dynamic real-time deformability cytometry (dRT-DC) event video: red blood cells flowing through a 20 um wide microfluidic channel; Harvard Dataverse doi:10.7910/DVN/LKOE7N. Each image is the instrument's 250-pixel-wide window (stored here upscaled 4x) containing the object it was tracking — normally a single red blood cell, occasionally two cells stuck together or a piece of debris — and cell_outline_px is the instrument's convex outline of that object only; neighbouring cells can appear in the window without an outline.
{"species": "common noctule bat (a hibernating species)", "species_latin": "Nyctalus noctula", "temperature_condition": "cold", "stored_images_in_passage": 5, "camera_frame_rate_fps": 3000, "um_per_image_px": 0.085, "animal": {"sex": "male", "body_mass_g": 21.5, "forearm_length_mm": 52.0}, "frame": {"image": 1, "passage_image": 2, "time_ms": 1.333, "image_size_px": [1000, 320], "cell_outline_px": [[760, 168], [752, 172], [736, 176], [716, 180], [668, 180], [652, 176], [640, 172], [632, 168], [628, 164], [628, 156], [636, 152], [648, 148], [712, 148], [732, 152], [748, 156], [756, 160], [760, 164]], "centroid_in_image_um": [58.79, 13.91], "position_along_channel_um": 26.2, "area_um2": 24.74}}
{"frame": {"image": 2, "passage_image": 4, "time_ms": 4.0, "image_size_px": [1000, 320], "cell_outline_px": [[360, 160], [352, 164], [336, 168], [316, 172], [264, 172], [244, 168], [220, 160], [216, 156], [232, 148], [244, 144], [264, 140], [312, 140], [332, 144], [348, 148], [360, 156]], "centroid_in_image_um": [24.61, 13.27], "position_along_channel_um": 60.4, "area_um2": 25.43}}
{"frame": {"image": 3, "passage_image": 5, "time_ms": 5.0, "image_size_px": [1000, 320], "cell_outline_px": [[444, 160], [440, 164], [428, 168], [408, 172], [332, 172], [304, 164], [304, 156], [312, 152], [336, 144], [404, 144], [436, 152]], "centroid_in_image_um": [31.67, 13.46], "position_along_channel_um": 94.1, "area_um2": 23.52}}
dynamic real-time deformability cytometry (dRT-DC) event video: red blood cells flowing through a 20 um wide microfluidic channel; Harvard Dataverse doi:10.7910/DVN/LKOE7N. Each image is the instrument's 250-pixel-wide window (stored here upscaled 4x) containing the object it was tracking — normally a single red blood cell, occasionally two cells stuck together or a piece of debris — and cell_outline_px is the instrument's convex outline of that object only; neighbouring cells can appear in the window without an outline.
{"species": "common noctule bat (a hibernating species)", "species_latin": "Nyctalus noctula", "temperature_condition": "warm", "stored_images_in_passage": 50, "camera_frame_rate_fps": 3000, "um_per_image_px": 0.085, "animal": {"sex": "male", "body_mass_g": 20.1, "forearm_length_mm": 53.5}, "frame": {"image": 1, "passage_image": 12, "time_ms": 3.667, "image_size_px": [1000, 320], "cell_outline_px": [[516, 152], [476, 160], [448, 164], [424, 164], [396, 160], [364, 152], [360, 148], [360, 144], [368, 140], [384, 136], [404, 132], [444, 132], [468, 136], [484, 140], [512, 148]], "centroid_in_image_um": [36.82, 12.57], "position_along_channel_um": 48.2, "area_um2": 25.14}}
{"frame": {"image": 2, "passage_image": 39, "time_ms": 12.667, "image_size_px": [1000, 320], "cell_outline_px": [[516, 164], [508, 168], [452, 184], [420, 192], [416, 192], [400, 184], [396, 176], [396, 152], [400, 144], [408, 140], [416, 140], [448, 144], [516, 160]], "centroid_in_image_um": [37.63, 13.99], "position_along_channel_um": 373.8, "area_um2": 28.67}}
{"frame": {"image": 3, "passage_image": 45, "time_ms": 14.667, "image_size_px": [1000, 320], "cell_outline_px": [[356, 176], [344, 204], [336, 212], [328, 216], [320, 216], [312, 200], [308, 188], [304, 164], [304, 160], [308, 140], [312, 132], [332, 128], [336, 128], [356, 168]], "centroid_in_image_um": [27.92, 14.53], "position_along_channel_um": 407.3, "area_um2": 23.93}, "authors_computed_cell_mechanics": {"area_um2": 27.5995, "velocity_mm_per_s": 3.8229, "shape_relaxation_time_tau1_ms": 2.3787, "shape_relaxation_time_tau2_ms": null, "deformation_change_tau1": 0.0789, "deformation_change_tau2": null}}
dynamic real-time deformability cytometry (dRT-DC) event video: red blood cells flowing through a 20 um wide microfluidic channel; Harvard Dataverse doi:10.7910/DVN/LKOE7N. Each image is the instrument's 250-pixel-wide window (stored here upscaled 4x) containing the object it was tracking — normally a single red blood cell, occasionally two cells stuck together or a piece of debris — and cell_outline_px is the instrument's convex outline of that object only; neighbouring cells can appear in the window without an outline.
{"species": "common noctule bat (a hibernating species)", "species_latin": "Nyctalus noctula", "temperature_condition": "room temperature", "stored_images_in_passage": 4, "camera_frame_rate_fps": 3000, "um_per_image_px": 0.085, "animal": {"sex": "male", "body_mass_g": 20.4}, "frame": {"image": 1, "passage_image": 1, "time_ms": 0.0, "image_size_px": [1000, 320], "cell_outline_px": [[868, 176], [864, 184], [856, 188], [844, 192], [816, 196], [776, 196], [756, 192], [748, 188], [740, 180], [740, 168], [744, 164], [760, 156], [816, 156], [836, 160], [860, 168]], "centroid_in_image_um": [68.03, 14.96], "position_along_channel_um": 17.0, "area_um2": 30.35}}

....

Go through the records above and retype each one exactly.

dynamic real-time deformability cytometry (dRT-DC) event video: red blood cells flowing through a 20 um wide microfluidic channel; Harvard Dataverse doi:10.7910/DVN/LKOE7N. Each image is the instrument's 250-pixel-wide window (stored here upscaled 4x) containing the object it was tracking — normally a single red blood cell, occasionally two cells stuck together or a piece of debris — and cell_outline_px is the instrument's convex outline of that object only; neighbouring cells can appear in the window without an outline.
{"species": "common noctule bat (a hibernating species)", "species_latin": "Nyctalus noctula", "temperature_condition": "cold", "stored_images_in_passage": 5, "camera_frame_rate_fps": 3000, "um_per_image_px": 0.085, "animal": {"sex": "male", "body_mass_g": 21.5, "forearm_length_mm": 52.0}, "frame": {"image": 1, "passage_image": 2, "time_ms": 1.333, "image_size_px": [1000, 320], "cell_outline_px": [[760, 168], [752, 172], [736, 176], [716, 180], [668, 180], [652, 176], [640, 172], [632, 168], [628, 164], [628, 156], [636, 152], [648, 148], [712, 148], [732, 152], [748, 156], [756, 160], [760, 164]], "centroid_in_image_um": [58.79, 13.91], "position_along_channel_um": 26.2, "area_um2": 24.74}}
{"frame": {"image": 2, "passage_image": 4, "time_ms": 4.0, "image_size_px": [1000, 320], "cell_outline_px": [[360, 160], [352, 164], [336, 168], [316, 172], [264, 172], [244, 168], [220, 160], [216, 156], [232, 148], [244, 144], [264, 140], [312, 140], [332, 144], [348, 148], [360, 156]], "centroid_in_image_um": [24.61, 13.27], "position_along_channel_um": 60.4, "area_um2": 25.43}}
{"frame": {"image": 3, "passage_image": 5, "time_ms": 5.0, "image_size_px": [1000, 320], "cell_outline_px": [[444, 160], [440, 164], [428, 168], [408, 172], [332, 172], [304, 164], [304, 156], [312, 152], [336, 144], [404, 144], [436, 152]], "centroid_in_image_um": [31.67, 13.46], "position_along_channel_um": 94.1, "area_um2": 23.52}}
dynamic real-time deformability cytometry (dRT-DC) event video: red blood cells flowing through a 20 um wide microfluidic channel; Harvard Dataverse doi:10.7910/DVN/LKOE7N. Each image is the instrument's 250-pixel-wide window (stored here upscaled 4x) containing the object it was tracking — normally a single red blood cell, occasionally two cells stuck together or a piece of debris — and cell_outline_px is the instrument's convex outline of that object only; neighbouring cells can appear in the window without an outline.
{"species": "common noctule bat (a hibernating species)", "species_latin": "Nyctalus noctula", "temperature_condition": "warm", "stored_images_in_passage": 50, "camera_frame_rate_fps": 3000, "um_per_image_px": 0.085, "animal": {"sex": "male", "body_mass_g": 20.1, "forearm_length_mm": 53.5}, "frame": {"image": 1, "passage_image": 12, "time_ms": 3.667, "image_size_px": [1000, 320], "cell_outline_px": [[516, 152], [476, 160], [448, 164], [424, 164], [396, 160], [364, 152], [360, 148], [360, 144], [368, 140], [384, 136], [404, 132], [444, 132], [468, 136], [484, 140], [512, 148]], "centroid_in_image_um": [36.82, 12.57], "position_along_channel_um": 48.2, "area_um2": 25.14}}
{"frame": {"image": 2, "passage_image": 39, "time_ms": 12.667, "image_size_px": [1000, 320], "cell_outline_px": [[516, 164], [508, 168], [452, 184], [420, 192], [416, 192], [400, 184], [396, 176], [396, 152], [400, 144], [408, 140], [416, 140], [448, 144], [516, 160]], "centroid_in_image_um": [37.63, 13.99], "position_along_channel_um": 373.8, "area_um2": 28.67}}
{"frame": {"image": 3, "passage_image": 45, "time_ms": 14.667, "image_size_px": [1000, 320], "cell_outline_px": [[356, 176], [344, 204], [336, 212], [328, 216], [320, 216], [312, 200], [308, 188], [304, 164], [304, 160], [308, 140], [312, 132], [332, 128], [336, 128], [356, 168]], "centroid_in_image_um": [27.92, 14.53], "position_along_channel_um": 407.3, "area_um2": 23.93}, "authors_computed_cell_mechanics": {"area_um2": 27.5995, "velocity_mm_per_s": 3.8229, "shape_relaxation_time_tau1_ms": 2.3787, "shape_relaxation_time_tau2_ms": null, "deformation_change_tau1": 0.0789, "deformation_change_tau2": null}}
dynamic real-time deformability cytometry (dRT-DC) event video: red blood cells flowing through a 20 um wide microfluidic channel; Harvard Dataverse doi:10.7910/DVN/LKOE7N. Each image is the instrument's 250-pixel-wide window (stored here upscaled 4x) containing the object it was tracking — normally a single red blood cell, occasionally two cells stuck together or a piece of debris — and cell_outline_px is the instrument's convex outline of that object only; neighbouring cells can appear in the window without an outline.
{"species": "common noctule bat (a hibernating species)", "species_latin": "Nyctalus noctula", "temperature_condition": "room temperature", "stored_images_in_passage": 4, "camera_frame_rate_fps": 3000, "um_per_image_px": 0.085, "animal": {"sex": "male", "body_mass_g": 20.4}, "frame": {"image": 1, "passage_image": 1, "time_ms": 0.0, "image_size_px": [1000, 320], "cell_outline_px": [[868, 176], [864, 184], [856, 188], [844, 192], [816, 196], [776, 196], [756, 192], [748, 188], [740, 180], [740, 168], [744, 164], [760, 156], [816, 156], [836, 160], [860, 168]], "centroid_in_image_um": [68.03, 14.96], "position_along_channel_um": 17.0, "area_um2": 30.35}}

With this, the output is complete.